== Task requirements ==
Return every entry in the listing word for word.
BEGIN Task data
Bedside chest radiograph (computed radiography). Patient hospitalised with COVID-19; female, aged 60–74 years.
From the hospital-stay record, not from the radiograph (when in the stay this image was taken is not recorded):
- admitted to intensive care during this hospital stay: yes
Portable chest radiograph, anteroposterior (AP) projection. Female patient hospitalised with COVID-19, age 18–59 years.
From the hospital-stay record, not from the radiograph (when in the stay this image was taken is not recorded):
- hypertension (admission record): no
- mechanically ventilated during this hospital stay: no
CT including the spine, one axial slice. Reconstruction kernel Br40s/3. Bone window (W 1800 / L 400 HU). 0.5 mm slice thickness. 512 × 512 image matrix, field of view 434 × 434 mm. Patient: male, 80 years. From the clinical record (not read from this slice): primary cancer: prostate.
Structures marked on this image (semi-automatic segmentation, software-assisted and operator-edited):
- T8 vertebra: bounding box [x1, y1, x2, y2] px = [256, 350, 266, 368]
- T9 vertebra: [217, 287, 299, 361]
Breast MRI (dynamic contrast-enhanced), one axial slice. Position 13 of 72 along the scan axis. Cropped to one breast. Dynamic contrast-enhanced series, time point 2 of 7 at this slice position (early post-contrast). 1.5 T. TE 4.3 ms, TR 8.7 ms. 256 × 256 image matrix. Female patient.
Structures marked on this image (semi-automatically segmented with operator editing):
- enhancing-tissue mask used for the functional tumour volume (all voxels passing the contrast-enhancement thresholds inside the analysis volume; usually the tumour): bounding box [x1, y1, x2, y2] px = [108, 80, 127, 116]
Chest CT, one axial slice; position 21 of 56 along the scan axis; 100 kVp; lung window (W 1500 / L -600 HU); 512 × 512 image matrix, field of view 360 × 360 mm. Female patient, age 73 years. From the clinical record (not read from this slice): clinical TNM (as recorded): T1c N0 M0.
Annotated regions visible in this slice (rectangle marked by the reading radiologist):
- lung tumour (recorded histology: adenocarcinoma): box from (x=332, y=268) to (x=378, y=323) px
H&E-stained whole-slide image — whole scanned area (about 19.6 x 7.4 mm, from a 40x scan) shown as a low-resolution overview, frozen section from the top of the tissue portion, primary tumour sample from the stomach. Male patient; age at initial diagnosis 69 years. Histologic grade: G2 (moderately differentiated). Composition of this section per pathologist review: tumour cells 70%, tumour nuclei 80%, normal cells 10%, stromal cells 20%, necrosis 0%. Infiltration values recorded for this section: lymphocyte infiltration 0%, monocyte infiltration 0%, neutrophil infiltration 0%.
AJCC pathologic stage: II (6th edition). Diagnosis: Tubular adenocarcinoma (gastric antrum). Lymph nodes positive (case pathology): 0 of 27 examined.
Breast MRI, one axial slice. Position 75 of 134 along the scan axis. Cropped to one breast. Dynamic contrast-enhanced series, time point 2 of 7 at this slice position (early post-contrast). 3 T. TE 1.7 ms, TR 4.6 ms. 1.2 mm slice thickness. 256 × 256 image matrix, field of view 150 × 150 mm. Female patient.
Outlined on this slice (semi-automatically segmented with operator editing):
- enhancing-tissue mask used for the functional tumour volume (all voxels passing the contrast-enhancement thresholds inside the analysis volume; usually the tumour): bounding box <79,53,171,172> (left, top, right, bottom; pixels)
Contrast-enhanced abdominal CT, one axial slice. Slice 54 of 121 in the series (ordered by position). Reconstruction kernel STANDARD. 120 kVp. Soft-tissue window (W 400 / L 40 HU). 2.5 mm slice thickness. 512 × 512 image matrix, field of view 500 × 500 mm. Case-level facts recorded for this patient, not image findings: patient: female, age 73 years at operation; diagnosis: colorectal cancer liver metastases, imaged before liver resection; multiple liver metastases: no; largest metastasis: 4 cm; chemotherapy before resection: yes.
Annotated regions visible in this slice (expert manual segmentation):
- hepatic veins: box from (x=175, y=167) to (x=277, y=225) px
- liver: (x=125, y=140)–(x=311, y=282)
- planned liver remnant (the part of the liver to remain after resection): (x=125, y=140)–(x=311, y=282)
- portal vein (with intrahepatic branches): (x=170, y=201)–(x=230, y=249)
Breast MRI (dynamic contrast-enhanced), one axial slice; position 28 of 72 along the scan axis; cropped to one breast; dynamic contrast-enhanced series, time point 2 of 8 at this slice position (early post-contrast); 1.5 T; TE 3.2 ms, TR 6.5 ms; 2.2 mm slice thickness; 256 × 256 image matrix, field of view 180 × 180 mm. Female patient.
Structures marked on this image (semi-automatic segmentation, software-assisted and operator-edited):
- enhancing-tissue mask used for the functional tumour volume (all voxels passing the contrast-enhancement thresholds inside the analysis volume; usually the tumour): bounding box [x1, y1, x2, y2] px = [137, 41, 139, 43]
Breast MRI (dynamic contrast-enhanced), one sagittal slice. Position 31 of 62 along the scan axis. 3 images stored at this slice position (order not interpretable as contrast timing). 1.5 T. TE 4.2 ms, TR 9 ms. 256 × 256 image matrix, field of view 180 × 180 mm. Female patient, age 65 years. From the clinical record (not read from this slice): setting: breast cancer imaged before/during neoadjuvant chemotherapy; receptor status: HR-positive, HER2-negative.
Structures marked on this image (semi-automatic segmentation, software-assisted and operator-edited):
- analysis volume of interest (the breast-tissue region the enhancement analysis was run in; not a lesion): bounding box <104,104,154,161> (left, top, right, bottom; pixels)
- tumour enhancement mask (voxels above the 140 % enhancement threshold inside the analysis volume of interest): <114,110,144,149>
END Task data
== The answer ==
Bedside chest radiograph (computed radiography). Patient hospitalised with COVID-19; female, aged 60–74 years.
From the hospital-stay record, not from the radiograph (when in the stay this image was taken is not recorded):
- admitted to intensive care during this hospital stay: yes
Portable chest radiograph, anteroposterior (AP) projection. Female patient hospitalised with COVID-19, age 18–59 years.
From the hospital-stay record, not from the radiograph (when in the stay this image was taken is not recorded):
- hypertension (admission record): no
- mechanically ventilated during this hospital stay: no
CT including the spine, one axial slice. Reconstruction kernel Br40s/3. Bone window (W 1800 / L 400 HU). 0.5 mm slice thickness. 512 × 512 image matrix, field of view 434 × 434 mm. Patient: male, 80 years. From the clinical record (not read from this slice): primary cancer: prostate.
Structures marked on this image (semi-automatic segmentation, software-assisted and operator-edited):
- T8 vertebra: bounding box [x1, y1, x2, y2] px = [256, 350, 266, 368]
- T9 vertebra: [217, 287, 299, 361]
Breast MRI (dynamic contrast-enhanced), one axial slice. Position 13 of 72 along the scan axis. Cropped to one breast. Dynamic contrast-enhanced series, time point 2 of 7 at this slice position (early post-contrast). 1.5 T. TE 4.3 ms, TR 8.7 ms. 256 × 256 image matrix. Female patient.
Structures marked on this image (semi-automatically segmented with operator editing):
- enhancing-tissue mask used for the functional tumour volume (all voxels passing the contrast-enhancement thresholds inside the analysis volume; usually the tumour): bounding box [x1, y1, x2, y2] px = [108, 80, 127, 116]
Chest CT, one axial slice; position 21 of 56 along the scan axis; 100 kVp; lung window (W 1500 / L -600 HU); 512 × 512 image matrix, field of view 360 × 360 mm. Female patient, age 73 years. From the clinical record (not read from this slice): clinical TNM (as recorded): T1c N0 M0.
Annotated regions visible in this slice (rectangle marked by the reading radiologist):
- lung tumour (recorded histology: adenocarcinoma): box from (x=332, y=268) to (x=378, y=323) px
H&E-stained whole-slide image — whole scanned area (about 19.6 x 7.4 mm, from a 40x scan) shown as a low-resolution overview, frozen section from the top of the tissue portion, primary tumour sample from the stomach. Male patient; age at initial diagnosis 69 years. Histologic grade: G2 (moderately differentiated). Composition of this section per pathologist review: tumour cells 70%, tumour nuclei 80%, normal cells 10%, stromal cells 20%, necrosis 0%. Infiltration values recorded for this section: lymphocyte infiltration 0%, monocyte infiltration 0%, neutrophil infiltration 0%.
AJCC pathologic stage: II (6th edition). Diagnosis: Tubular adenocarcinoma (gastric antrum). Lymph nodes positive (case pathology): 0 of 27 examined.
Breast MRI, one axial slice. Position 75 of 134 along the scan axis. Cropped to one breast. Dynamic contrast-enhanced series, time point 2 of 7 at this slice position (early post-contrast). 3 T. TE 1.7 ms, TR 4.6 ms. 1.2 mm slice thickness. 256 × 256 image matrix, field of view 150 × 150 mm. Female patient.
Outlined on this slice (semi-automatically segmented with operator editing):
- enhancing-tissue mask used for the functional tumour volume (all voxels passing the contrast-enhancement thresholds inside the analysis volume; usually the tumour): bounding box <79,53,171,172> (left, top, right, bottom; pixels)
Contrast-enhanced abdominal CT, one axial slice. Slice 54 of 121 in the series (ordered by position). Reconstruction kernel STANDARD. 120 kVp. Soft-tissue window (W 400 / L 40 HU). 2.5 mm slice thickness. 512 × 512 image matrix, field of view 500 × 500 mm. Case-level facts recorded for this patient, not image findings: patient: female, age 73 years at operation; diagnosis: colorectal cancer liver metastases, imaged before liver resection; multiple liver metastases: no; largest metastasis: 4 cm; chemotherapy before resection: yes.
Annotated regions visible in this slice (expert manual segmentation):
- hepatic veins: box from (x=175, y=167) to (x=277, y=225) px
- liver: (x=125, y=140)–(x=311, y=282)
- planned liver remnant (the part of the liver to remain after resection): (x=125, y=140)–(x=311, y=282)
- portal vein (with intrahepatic branches): (x=170, y=201)–(x=230, y=249)
Breast MRI (dynamic contrast-enhanced), one axial slice; position 28 of 72 along the scan axis; cropped to one breast; dynamic contrast-enhanced series, time point 2 of 8 at this slice position (early post-contrast); 1.5 T; TE 3.2 ms, TR 6.5 ms; 2.2 mm slice thickness; 256 × 256 image matrix, field of view 180 × 180 mm. Female patient.
Structures marked on this image (semi-automatic segmentation, software-assisted and operator-edited):
- enhancing-tissue mask used for the functional tumour volume (all voxels passing the contrast-enhancement thresholds inside the analysis volume; usually the tumour): bounding box [x1, y1, x2, y2] px = [137, 41, 139, 43]
Breast MRI (dynamic contrast-enhanced), one sagittal slice. Position 31 of 62 along the scan axis. 3 images stored at this slice position (order not interpretable as contrast timing). 1.5 T. TE 4.2 ms, TR 9 ms. 256 × 256 image matrix, field of view 180 × 180 mm. Female patient, age 65 years. From the clinical record (not read from this slice): setting: breast cancer imaged before/during neoadjuvant chemotherapy; receptor status: HR-positive, HER2-negative.
Structures marked on this image (semi-automatic segmentation, software-assisted and operator-edited):
- analysis volume of interest (the breast-tissue region the enhancement analysis was run in; not a lesion): bounding box <104,104,154,161> (left, top, right, bottom; pixels)
- tumour enhancement mask (voxels above the 140 % enhancement threshold inside the analysis volume of interest): <114,110,144,149>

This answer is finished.